Loneliness remains despite lockdown restrictions lifting

Levels of loneliness in the UK remain unchanged since January despite lockdown restrictions easing, according to new data.

With some entertainment venues like pubs partially reopening on 12 April, many people looked forward to being able to see others and socialise again.

However, YouGov’s mood tracker, a weekly poll which asks people to describe their mood, reveals that in spite of lockdown restrictions easing people feel just as lonely as they did in January.

Age UK London senior campaigns officer John McGeachy said: “In some ways, I’m surprised that the number of people reporting feeling lonely hasn’t changed much over the past few weeks, but in other ways I’m not so surprised sadly.

“Covid exacerbated loneliness, but it wasn’t the fundamental cause of loneliness for most people.

“There are underlying things which mean loneliness has been accelerating throughout society for the past few decades.

“When we were speaking to older people last year, there was a significant proportion who said life in lockdown isn’t too different to what it was before lockdown.”

Age UK London is campaigning to protect free travel for older Londoners after use of the Freedom Pass and 60-plus Oyster card holders at peak times was temporarily suspended last year.

It believes the suspension has had a ‘devastating impact’ on the lives of older workers in London, including older people working on the pandemic front line.

Campaign to End Loneliness director Robin Hewings was not surprised at the lack of change in feelings of loneliness in the UK, explaining that people both young and old are at risk of feeling lonely due to the difficult transitions they experience in life.

He said: “It will take time.
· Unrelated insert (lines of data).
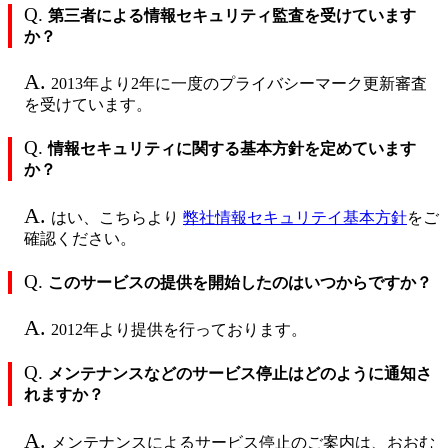
Q.
第三者による情報セキュリティ監査を受けています
か？
A.
2013年より2年に一度のプライバシーマーク更新審査
を受けています。
Q.
情報セキュリティに関する基本方針を定めています
か？
A.
はい、こちらより
弊社情報セキュリテイ基本方針
をご
確認ください。
Q.
このサービスの提供を開始したのはいつからですか？
A.
2012年より提供を行っております。
Q.
メンテナンスなどのサービス停止はどのように通知さ
れますか？
A.
メンテナンスによるサービス停止のご案内は、おおむ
Loneliness is quite a deep emotion. It doesn’t go up quickly, and it doesn’t go down quickly either.

“Loneliness is more than just seeing people. If you don’t have companionship, you don’t have someone who you can connect with, it leaves people with the feeling of being left out.

“Broadly, if you have a graph with age on the bottom and loneliness on the side, it ends up as a U shape, so younger people are more likely to be lonely, then it goes down, and then it starts going up as people go through a number of difficult transitions in later life.

“Things like developing long-term conditions, losing sight or hearing, or being bereaved. For those kinds of conditions, it makes it more likely that someone will be lonely.”